Reputation: 51
I wrote a code that use Selenium Webdriver to download files via a list of URLs but for some reason it didn't download anything to my assignedn directory. The code works perfectly fine when I only download it one by one but when I use a for loop, it doesn't work.
This is an example URL: https://www.regulations.gov/contentStreamer?documentId=WHD-2020-0007-1730&attachmentNumber=1&contentType=pdf
Here is my code:
download_dir = '/Users/datawizard/files/'
for web in down_link:
try:
options = webdriver.ChromeOptions()
options.add_argument('headless')
options.add_experimental_option("prefs", {
"download.default_directory": '/Users/clinton/GRA_2021/scraping_project/pdf/',
"download.prompt_for_download": False,
"download.directory_upgrade": True,
# "safebrowsing.enabled": True,
"plugins.always_open_pdf_externally": True
})
driver = webdriver.Chrome(chrome_options=options)
driver.command_executor._commands["send_command"] = ("POST", '/session/$sessionId/chromium/send_command')
params = {'cmd': 'Page.setDownloadBehavior', 'params': {'behavior': 'allow', 'downloadPath': download_dir}}
command_result = driver.execute("send_command", params)
driver.get(url)
except:
print(str(web)+"Link cannot be open")
I am wondering did I do something wrong with the code since it doesn't give me any error when I ran the code above.
Upvotes: 2
Views: 9550
Reputation: 94
There is already a wonderful solution here that can cover any scenario and I couldn't agree any more with Tihamer's comment: This is probably the most beautiful hack I've seen in years!

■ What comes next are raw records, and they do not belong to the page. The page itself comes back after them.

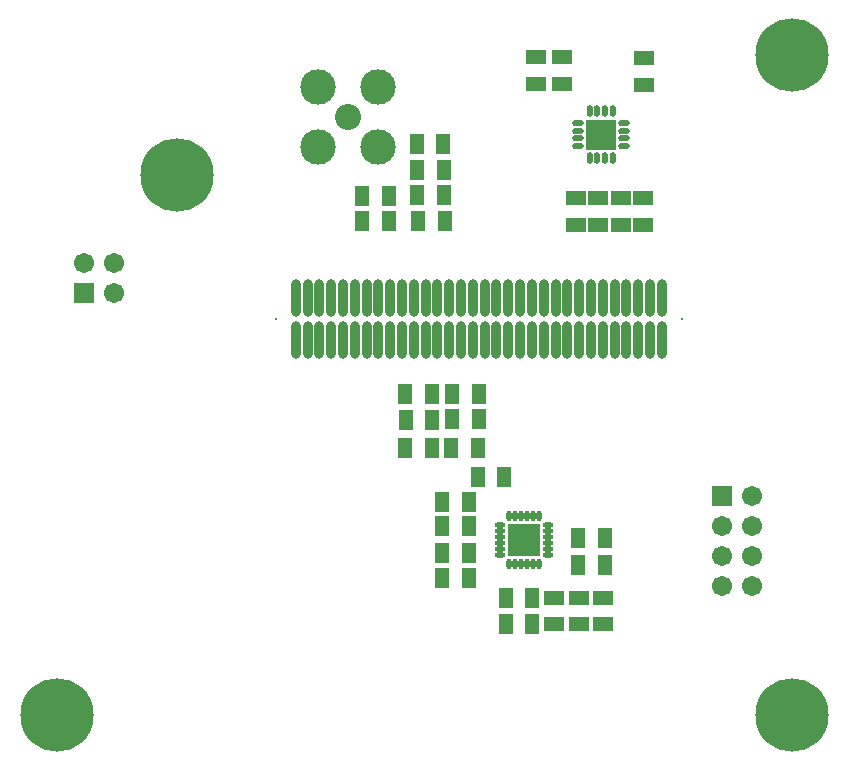
<source format=gbs>
%FSLAX43Y43*%
%MOMM*%
G71*
G01*
G75*
G04 Layer_Color=16711935*
%ADD10R,1.500X1.000*%
%ADD11O,2.200X0.600*%
%ADD12R,1.000X1.500*%
%ADD13R,1.100X3.600*%
%ADD14R,10.550X8.700*%
%ADD15R,2.600X2.200*%
%ADD16C,0.250*%
%ADD17C,0.300*%
%ADD18C,0.200*%
%ADD19C,0.500*%
%ADD20C,1.500*%
%ADD21R,1.500X1.500*%
%ADD22C,2.800*%
%ADD23C,2.000*%
%ADD24R,1.500X1.500*%
%ADD25C,0.800*%
%ADD26C,6.000*%
%ADD27C,0.600*%
%ADD28C,0.660*%
%ADD29C,1.100*%
%ADD30R,2.500X2.500*%
%ADD31O,0.700X0.250*%
%ADD32O,0.250X0.700*%
%ADD33R,2.300X2.300*%
%ADD34O,0.350X0.800*%
%ADD35O,0.800X0.350*%
%ADD36O,0.600X3.000*%
%ADD37C,0.400*%
%ADD38C,0.254*%
%ADD39C,0.203*%
%ADD40R,1.703X1.203*%
%ADD41O,2.403X0.803*%
%ADD42R,1.203X1.703*%
%ADD43R,1.303X3.803*%
%ADD44R,10.753X8.903*%
%ADD45R,2.803X2.403*%
%ADD46C,1.703*%
%ADD47R,1.703X1.703*%
%ADD48C,3.003*%
%ADD49C,2.203*%
%ADD50R,1.703X1.703*%
%ADD51C,0.203*%
%ADD52C,6.203*%
%ADD53R,2.703X2.703*%
%ADD54O,0.903X0.453*%
%ADD55O,0.453X0.903*%
%ADD56R,2.503X2.503*%
%ADD57O,0.553X1.003*%
%ADD58O,1.003X0.553*%
%ADD59O,0.803X3.203*%
%ADD60C,0.803*%
%ADD61C,0.863*%
D40*
X53525Y57175D02*
D03*
Y59425D02*
D03*
X46600Y59475D02*
D03*
Y57225D02*
D03*
X44375Y59475D02*
D03*
Y57225D02*
D03*
X47975Y11500D02*
D03*
Y13750D02*
D03*
X45900Y11500D02*
D03*
Y13750D02*
D03*
X50025Y11500D02*
D03*
Y13750D02*
D03*
X47725Y45300D02*
D03*
Y47550D02*
D03*
X49625Y47550D02*
D03*
Y45300D02*
D03*
X51550Y47550D02*
D03*
Y45300D02*
D03*
X53450Y45300D02*
D03*
Y47550D02*
D03*
D42*
X44050Y13750D02*
D03*
X41800D02*
D03*
X44050Y11500D02*
D03*
X41800D02*
D03*
X39450Y26400D02*
D03*
X37200D02*
D03*
X38675Y19775D02*
D03*
X36425D02*
D03*
Y21850D02*
D03*
X38675D02*
D03*
X38700Y17500D02*
D03*
X36450D02*
D03*
Y15425D02*
D03*
X38700D02*
D03*
X33325Y28800D02*
D03*
X35575D02*
D03*
X33275Y30975D02*
D03*
X35525D02*
D03*
X37250Y28825D02*
D03*
X39500D02*
D03*
X33300Y26375D02*
D03*
X35550D02*
D03*
X39500Y30975D02*
D03*
X37250D02*
D03*
X39450Y23975D02*
D03*
X41700D02*
D03*
X36525Y52150D02*
D03*
X34275D02*
D03*
X31925Y45650D02*
D03*
X29675D02*
D03*
X36575Y47800D02*
D03*
X34325D02*
D03*
X31925Y47775D02*
D03*
X29675D02*
D03*
X34325Y49925D02*
D03*
X36575D02*
D03*
X36625Y45650D02*
D03*
X34375D02*
D03*
X50175Y16500D02*
D03*
X47925D02*
D03*
X50175Y18825D02*
D03*
X47925D02*
D03*
D46*
X62620Y14740D02*
D03*
X60080D02*
D03*
X62620Y17280D02*
D03*
X60080D02*
D03*
X62620Y19820D02*
D03*
X60080D02*
D03*
X62620Y22360D02*
D03*
X6115Y42045D02*
D03*
X8655Y39505D02*
D03*
Y42045D02*
D03*
D47*
X60080Y22360D02*
D03*
D48*
X25910Y56940D02*
D03*
X30990D02*
D03*
Y51860D02*
D03*
X25910D02*
D03*
D49*
X28450Y54400D02*
D03*
D50*
X6115Y39505D02*
D03*
D51*
X56700Y37325D02*
D03*
X22325D02*
D03*
D52*
X3800Y3800D02*
D03*
X66050D02*
D03*
Y59700D02*
D03*
X13975Y49525D02*
D03*
D53*
X43350Y18625D02*
D03*
D54*
X45400Y17375D02*
D03*
Y17875D02*
D03*
Y18375D02*
D03*
Y18875D02*
D03*
Y19375D02*
D03*
Y19875D02*
D03*
X41300D02*
D03*
Y19375D02*
D03*
Y18875D02*
D03*
Y18375D02*
D03*
Y17875D02*
D03*
Y17375D02*
D03*
D55*
X44600Y20675D02*
D03*
X44100D02*
D03*
X43600D02*
D03*
X43100D02*
D03*
X42600D02*
D03*
X42100D02*
D03*
Y16575D02*
D03*
X42600D02*
D03*
X43100D02*
D03*
X43600D02*
D03*
X44100D02*
D03*
X44600D02*
D03*
D56*
X49875Y52950D02*
D03*
D57*
X48900Y51000D02*
D03*
X49550D02*
D03*
X50200D02*
D03*
X50850D02*
D03*
Y54900D02*
D03*
X50200D02*
D03*
X49550D02*
D03*
X48900D02*
D03*
D58*
X51825Y51975D02*
D03*
Y52625D02*
D03*
Y53275D02*
D03*
Y53925D02*
D03*
X47925D02*
D03*
Y53275D02*
D03*
Y52625D02*
D03*
Y51975D02*
D03*
D59*
X34022Y35543D02*
D03*
X33022D02*
D03*
X32021D02*
D03*
X31023D02*
D03*
X30022D02*
D03*
X29021D02*
D03*
X28023D02*
D03*
X27022D02*
D03*
X26021D02*
D03*
X24023Y39122D02*
D03*
X25023D02*
D03*
X26021D02*
D03*
X27022D02*
D03*
X28023D02*
D03*
X29021D02*
D03*
X30022D02*
D03*
X31023D02*
D03*
X32021D02*
D03*
X33022D02*
D03*
X34022D02*
D03*
X35023D02*
D03*
X36021D02*
D03*
X37022D02*
D03*
X38023D02*
D03*
X39021D02*
D03*
X40022D02*
D03*
X41023D02*
D03*
X42021D02*
D03*
X43022D02*
D03*
X44022D02*
D03*
X45023D02*
D03*
X46021D02*
D03*
X47022D02*
D03*
X48023D02*
D03*
X49021D02*
D03*
X50022D02*
D03*
X51023D02*
D03*
X52021D02*
D03*
X53022D02*
D03*
X54022D02*
D03*
X55023D02*
D03*
Y35543D02*
D03*
X54022D02*
D03*
X53022D02*
D03*
X52021D02*
D03*
X51023D02*
D03*
X50022D02*
D03*
X49021D02*
D03*
X48023D02*
D03*
X47022D02*
D03*
X46021D02*
D03*
X45023D02*
D03*
X44022D02*
D03*
X43022D02*
D03*
X42021D02*
D03*
X41023D02*
D03*
X40022D02*
D03*
X39021D02*
D03*
X38023D02*
D03*
X37022D02*
D03*
X36021D02*
D03*
X35023D02*
D03*
X25023D02*
D03*
X24025Y35550D02*
D03*
D60*
X42750Y19225D02*
D03*
Y18025D02*
D03*
X43950Y19225D02*
D03*
Y18025D02*
D03*
D61*
X49275Y52350D02*
D03*
X50475D02*
D03*
X49275Y53550D02*
D03*
X50475D02*
D03*
M02*

</source>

. But with some limits (Due to I have not enough reputation there, and I couldn't wait to post it here): When the byte array is too big, eg. exceeds 30M bytes, the web driver can not handle such an amount of data and will crash. So I found an improved solution, that is when the byte array is too large, use FileSaver.js
to save the binary data(Although it has a limit too, it is as large as 2GB). The script is below:
var script = document.createElement('script');
script.type = 'text/javascript';
//use relative URL to avoid mixed content error https://nedbatchelder.com/blog/200710/httphttps_transitions_and_relative_urls.html
script.src = '//cdn.jsdelivr.net/g/filesaver.js';
script.onload = function() {
console.log((new Date().toString()) + " : FileSaver Script is ready!");
};
document.head.appendChild(script);
var url = arguments[0];
var callback = arguments[arguments.length - 1];
var fileNameOfFileSaver = "FileSaver_Saved_File.bin";
var xhr = new XMLHttpRequest();
xhr.open('GET', url, true);
xhr.responseType = "arraybuffer";
xhr.onload = function() {
var arrayBuffer = xhr.response;
var byteArray = new Uint8Array(arrayBuffer);
if (byteArray.length > 30 * 1024 * 1024) {
console.log((new Date().toString()) + " : byteArray length greater than 30M, actually " + byteArray.length + " bytes!, will use FileSaver.js to save file as \"" + fileNameOfFileSaver + "\" instead of return byteArray directly");
const blob = new Blob([byteArray], {
type: "application/octet-stream"
});
saveAs(blob, fileNameOfFileSaver);
//return additional info to the caller
byteArray = (new TextEncoder()).encode("ExecuteAsyncScript Successfully, File Saved to |" + fileNameOfFileSaver + "| " + byteArray.length + " bytes");
} else {
console.log((new Date().toString()) + " : byteArray length less than 30M, actually " + byteArray.length + " bytes, will return byteArray directly");
}
callback(byteArray);
};
xhr.send();
Then just pass it to the WebDriver's ExecuteAsyncScript
method like here, no matter if you are using Python, Java, C#, or any other language. You will have full access to the binary data, and no need to care about cookies, and authorization like using external download programs such as curl, wget, or aria2.
Upvotes: 0
Reputation: 897
You don't need Selenium to download files, you can download files easily using the request
library
import requests
for web in down_link:
fileName = YOUR_DOWNLOAD_PATH + web.split("=")[1].split("&")[0] + ".pdf" #I created a filename
r = requests.get(web, stream=True)
with open(fileName, 'wb') as f:
for chunk in r.iter_content():
f.write(chunk)
Updated Answer based on Selenium
#replace the below value with your urls list
down_link = [
'https://www.regulations.gov/contentStreamer?documentId=WHD-2020-0007-1730&attachmentNumber=1&contentType=pdf',
'https://www.regulations.gov/contentStreamer?documentId=WHD-2020-0007-1730&attachmentNumber=1&contentType=pdf']
download_dir = "/Users/datawizard/files/"
options = webdriver.ChromeOptions()
options.add_argument('headless')
options.add_experimental_option("prefs", {
"download.default_directory": download_dir,
"download.prompt_for_download": False,
"download.directory_upgrade": True,
"plugins.always_open_pdf_externally": True
})
driver = webdriver.Chrome(chrome_options=options)
for web in down_link:
driver.get(web)
time.sleep(5) #wait for the download to end, a better handling it's to check if the file exists
driver.quit()
If your files don't have a unique file name - the above code will replace the existing file with the downloaded one.
Upvotes: 2